(Extracted page text data)
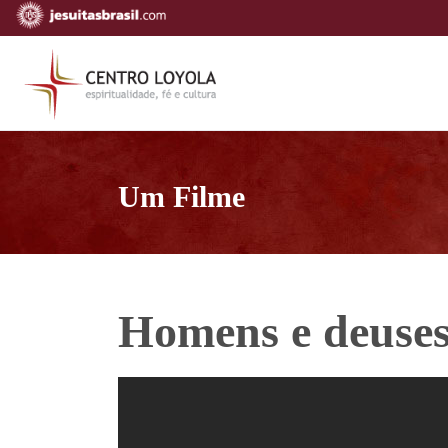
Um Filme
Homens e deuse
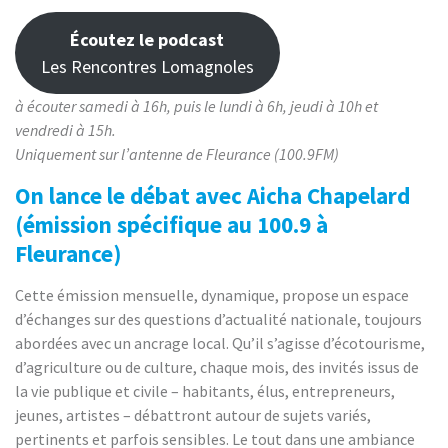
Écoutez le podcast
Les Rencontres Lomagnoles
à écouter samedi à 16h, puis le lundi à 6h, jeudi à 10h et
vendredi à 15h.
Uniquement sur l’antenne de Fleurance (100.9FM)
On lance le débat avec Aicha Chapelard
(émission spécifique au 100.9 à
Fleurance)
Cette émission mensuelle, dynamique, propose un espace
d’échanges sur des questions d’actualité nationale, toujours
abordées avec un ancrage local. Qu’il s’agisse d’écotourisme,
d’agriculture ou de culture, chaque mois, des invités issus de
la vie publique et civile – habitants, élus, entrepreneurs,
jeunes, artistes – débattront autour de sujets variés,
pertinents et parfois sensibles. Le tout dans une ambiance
==
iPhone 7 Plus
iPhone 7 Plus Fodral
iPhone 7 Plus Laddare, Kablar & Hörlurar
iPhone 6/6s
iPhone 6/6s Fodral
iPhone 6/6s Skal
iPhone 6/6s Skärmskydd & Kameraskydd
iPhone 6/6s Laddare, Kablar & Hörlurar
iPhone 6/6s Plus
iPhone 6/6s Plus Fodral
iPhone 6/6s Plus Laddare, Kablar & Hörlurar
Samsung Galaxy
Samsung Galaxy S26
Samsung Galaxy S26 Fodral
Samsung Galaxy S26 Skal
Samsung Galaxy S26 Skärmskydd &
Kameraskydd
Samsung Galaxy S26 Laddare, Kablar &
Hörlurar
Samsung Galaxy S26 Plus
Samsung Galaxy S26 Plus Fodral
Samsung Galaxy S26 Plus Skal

▸ **WHAT YOU NEED TO DO**
Please extract the lines of the material from the line with "Écoutez le podcast" to the line with "pertinents et parfois", both included, and repeat them exactly.

▸ **RESPONSE TO THIS TASK**
Écoutez le podcast
Les Rencontres Lomagnoles
à écouter samedi à 16h, puis le lundi à 6h, jeudi à 10h et
vendredi à 15h.
Uniquement sur l’antenne de Fleurance (100.9FM)
On lance le débat avec Aicha Chapelard
(émission spécifique au 100.9 à
Fleurance)
Cette émission mensuelle, dynamique, propose un espace
d’échanges sur des questions d’actualité nationale, toujours
abordées avec un ancrage local. Qu’il s’agisse d’écotourisme,
d’agriculture ou de culture, chaque mois, des invités issus de
la vie publique et civile – habitants, élus, entrepreneurs,
jeunes, artistes – débattront autour de sujets variés,
pertinents et parfois sensibles. Le tout dans une ambiance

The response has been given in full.